Oh, that's really funny, I forgot to make an LJ entry about yesterday.

Right, so we woke up around 9am to find Seattle cloaked in something like 4-6 inches of SNOW!

That much snow never happens here, so I was like "great, I think I'll go back to sleep," and so I did. Got up again around 11am and there was still more SNOW!

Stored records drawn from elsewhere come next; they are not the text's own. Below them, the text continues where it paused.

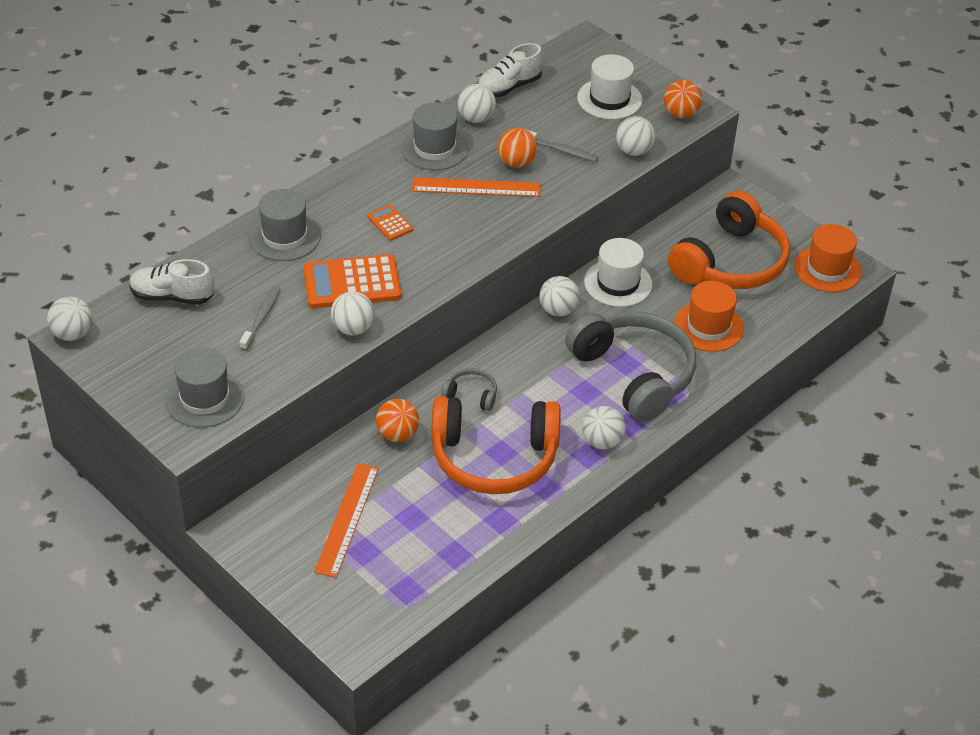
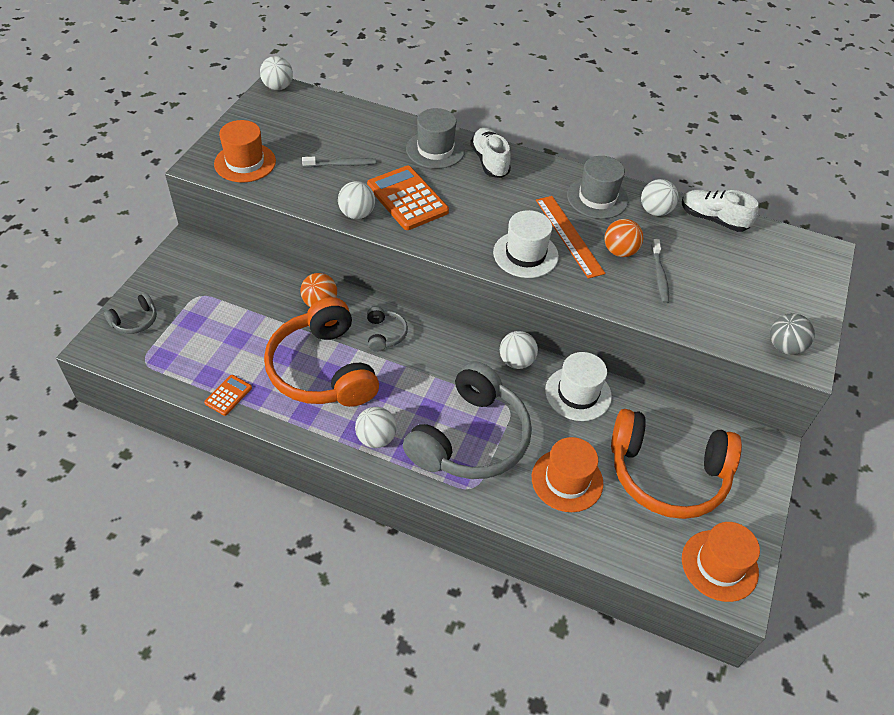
camera: 65 degrees right, 5 degrees up
(172, 296) = (339, 117): white shoe -> white shoe (489, 162)
(204, 398) = (245, 162): grey hat -> orange hat
(334, 603) = (135, 321): none -> grey headphones
(347, 519) = (221, 301): orange ruler -> none
(390, 223) = (489, 199): orange calculator -> orange calculator (228, 395)
(609, 99) = (758, 289): white hat -> white hat (525, 254)
(633, 151) = (701, 326): white ball -> none
(680, 114) = (784, 347): orange ball -> grey ball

So I spent the afternoon doing some reading I needed to do for work, doing some more work on redoing all my stuff on the new hard drive, and I made more Mac&Cheese, gotta get rid of the older boxes of it, and at some point [profile] mh75 and [personal profile] pauldf came by, having met up randomly walking around Greenlake. I realized, "hey, Paul has an Amazon connection at home," so a few hours later I went to Paul's house and I finished up some stuff and sent it to my boss. Ahh, I really hope I can get set up with a dial-in account or something soon. It just happened to be luck that Paul lives two blocks away and coincidence that he visited.

PP after that, but I will spare you the details. I got my Long December gown after 2.5 weeks. Yay.

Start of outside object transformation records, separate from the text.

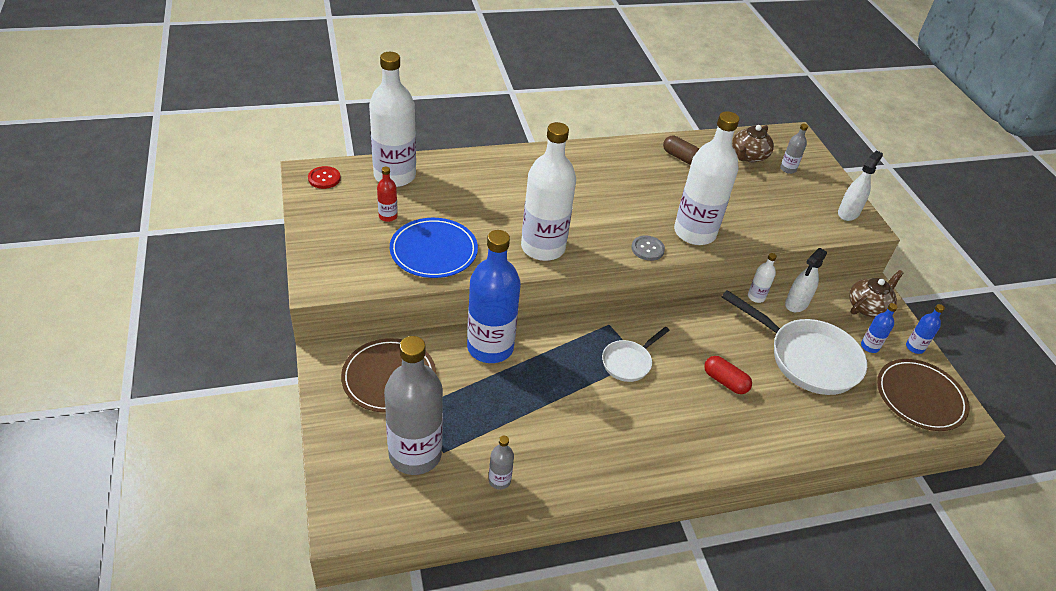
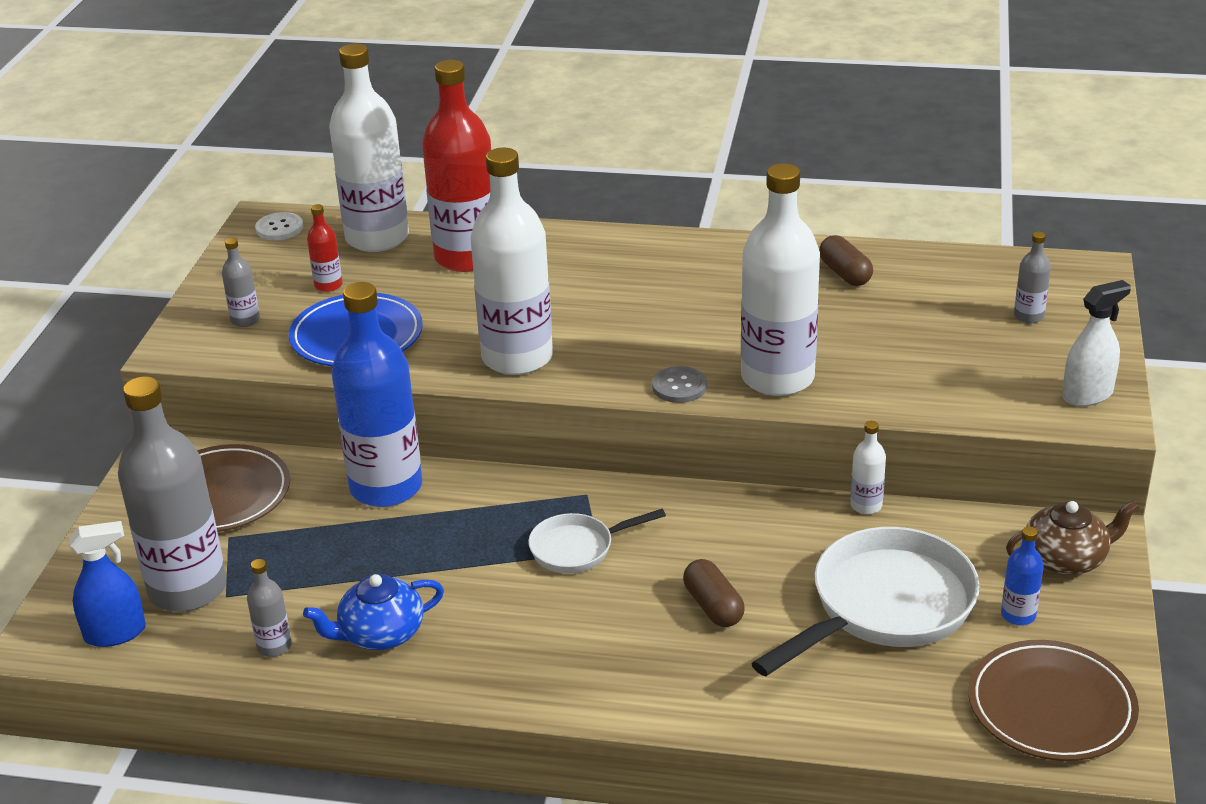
camera: 30 degrees right, 10 degrees down
(324, 178) = (279, 228): red button -> white button
(351, 253) = (245, 320): none -> grey bottle
(389, 501) = (115, 633): none -> blue spray bottle
(461, 181) = (467, 257): none -> red bottle
(557, 452) = (380, 634): none -> blue teapot
(725, 381) = (713, 606): red capsule -> brown capsule
(748, 156) = (971, 288): brown teapot -> none
(796, 303) = (932, 528): white spray bottle -> none
(807, 358) = (884, 607): white pan -> white pan turned 105 degrees counterclockwise
(914, 347) = (1107, 634): blue bottle -> none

So, now it's morning and Eli wants me to drive both of us to work so we can go to Eastlake afterwards... wish me luck, hopefully I won't die on the way. I've never driven in snow before, and I doubt Seattle's the right place to learn.

EDIT>
Eli has pictures of his walking around snowy Greenlake here.

Re: Brakes still work

[identity profile] tangerinpenguin.livejournal.com 2004-01-07 04:35 pm (UTC)(link)
Absolutely. When you do have to slow down relatively quickly, a gentle touch with the brakes is a whole lot easier to finesse than throwing yourself into a lower gear. It's drive-five-feet/slam-the-brakes-hard/wash-rinse-repeat, going downhill on ice (which I've had the "pleasure" of being behind during one of last year's particularly nasty icestorms) that will hurt you, and that seems to be a common pathology (at least in my neighborhood.)

I've found with my car that if I'm trying to pull out of parking and the wheels are spinning, drive is geared way too much toward quick pickup to get the low-speed control I need and it's a lot smoother in 2nd. I think that's an automatic-transmission thing; I've gotten a lot of people spinning in snow or mud moving by dropping them out of drive long enough to get forward motion. 1st may well be going too far the other way, though.